Yageo’s hostile takeover attempt for sensor maker Shibaura Electronics remains under regulatory review in Japan, with the company expecting approval from the Ministry of Economy, Trade and Industry by August 1. The Taiwanese firm faces competition from Japan’s MinebeaMitsumi in the ¥6,200-per-share bidding war.

Despite the profit pressure, CEO David Wang expressed optimism about artificial intelligence-driven demand boosting specialized component sales. The company maintained its book-to-bill ratio above 1.0, indicating healthy order momentum.

For the first half, Yageo generated NT$63.88 billion ($2.15 billion) in revenue, up 6.6% year-over-year. The company plans to increase capacity utilization for specialty products from 80% to 85% in the third quarter while maintaining general product utilization at 70%.

Management guided for low single-digit revenue growth in the current quarter, citing continued strength in AI-related computing and enterprise applications. However, the company acknowledged ongoing challenges from trade tensions and geopolitical risks that could affect customer inventory levels.

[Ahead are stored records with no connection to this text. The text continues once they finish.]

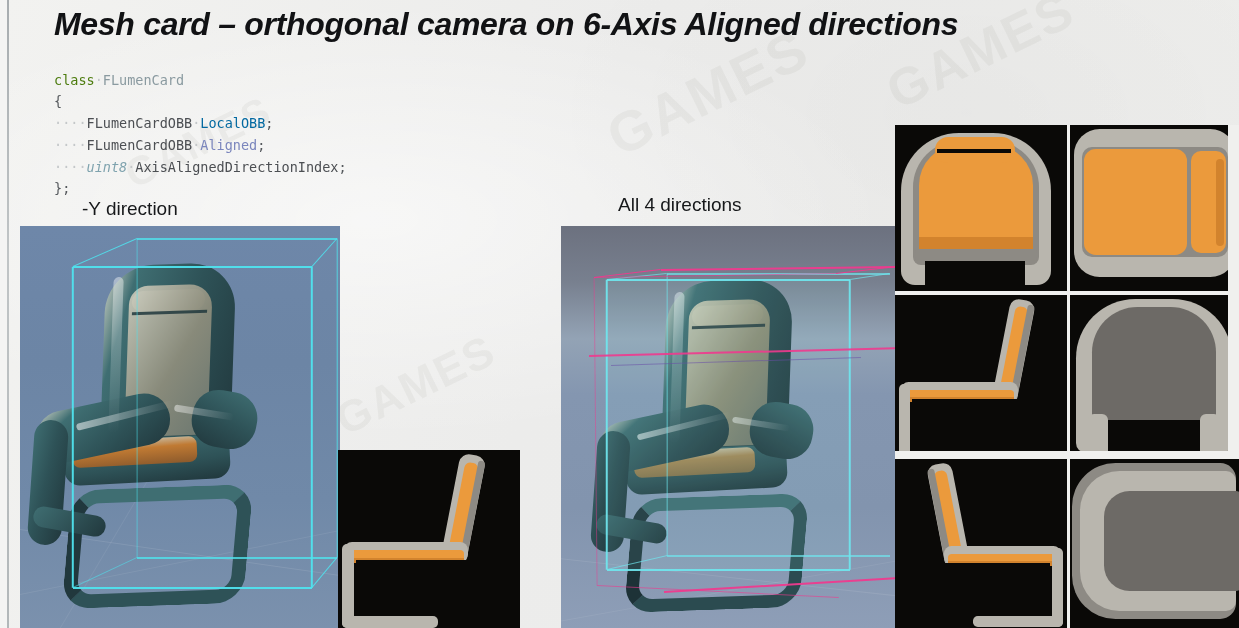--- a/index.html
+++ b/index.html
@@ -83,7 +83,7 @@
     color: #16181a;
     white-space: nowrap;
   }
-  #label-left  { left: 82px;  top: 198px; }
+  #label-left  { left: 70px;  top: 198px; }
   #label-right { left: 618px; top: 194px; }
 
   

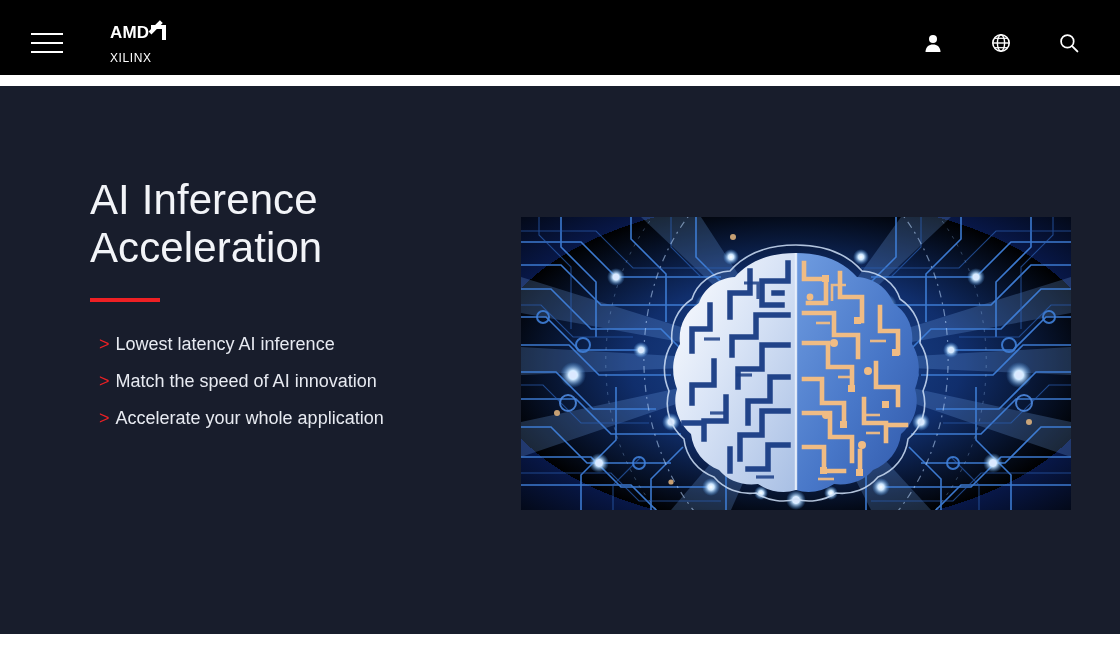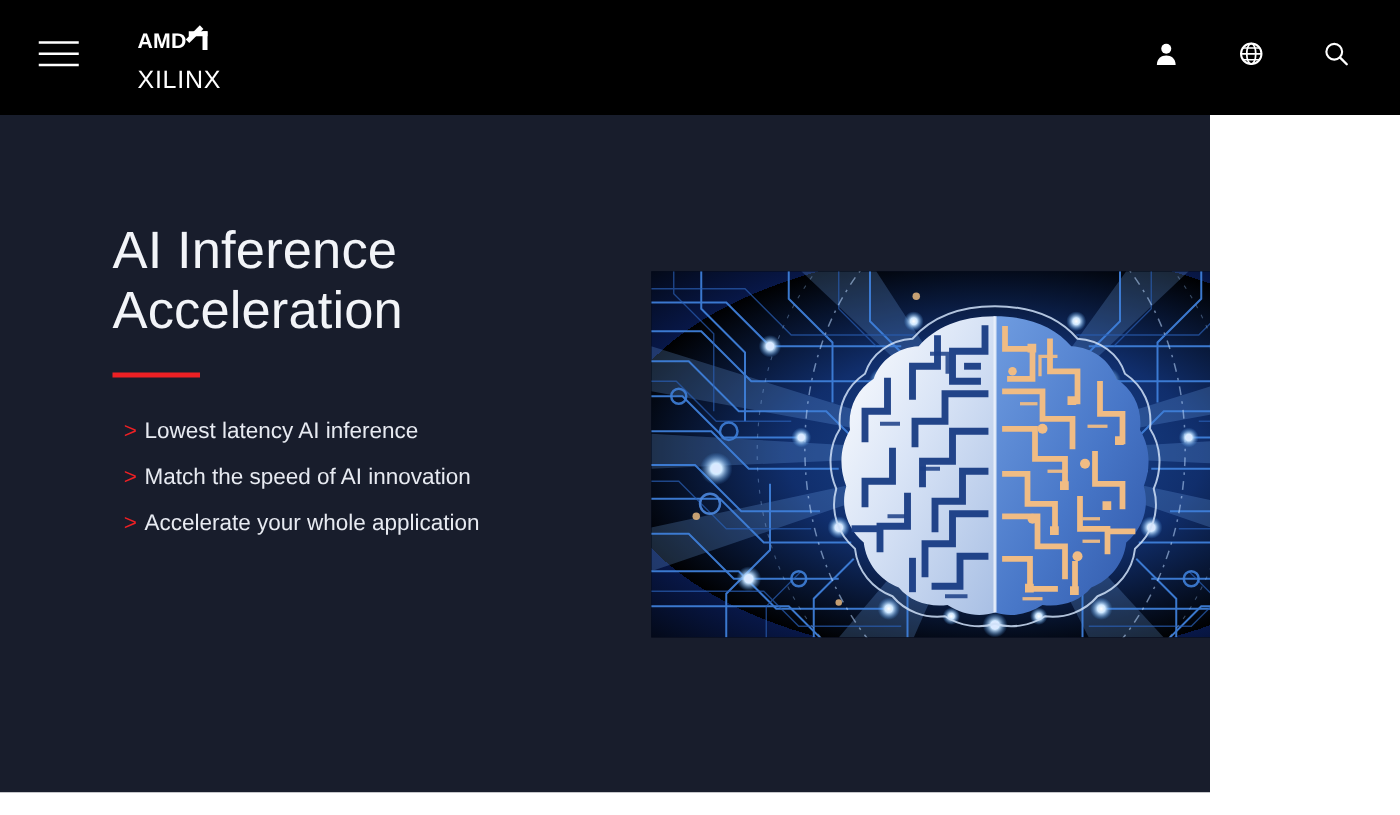--- a/index.html
+++ b/index.html
@@ -28,7 +28,7 @@
     position: absolute;
     left: 0; top: 0;
     width: 1120px;
-    height: 92px;
+    height: 75px;
     background: #000000;
     z-index: 10;
   }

The Shibaura acquisition, initially announced in February with a ¥65.57 billion ($429 million) price tag, represents Yageo’s push into the sensor market following its 2023 purchase of Schneider Electric’s sensor unit for €723 million. Success would make Yageo a dominant player in negative temperature coefficient thermistors used in AI data centers and electric vehicles.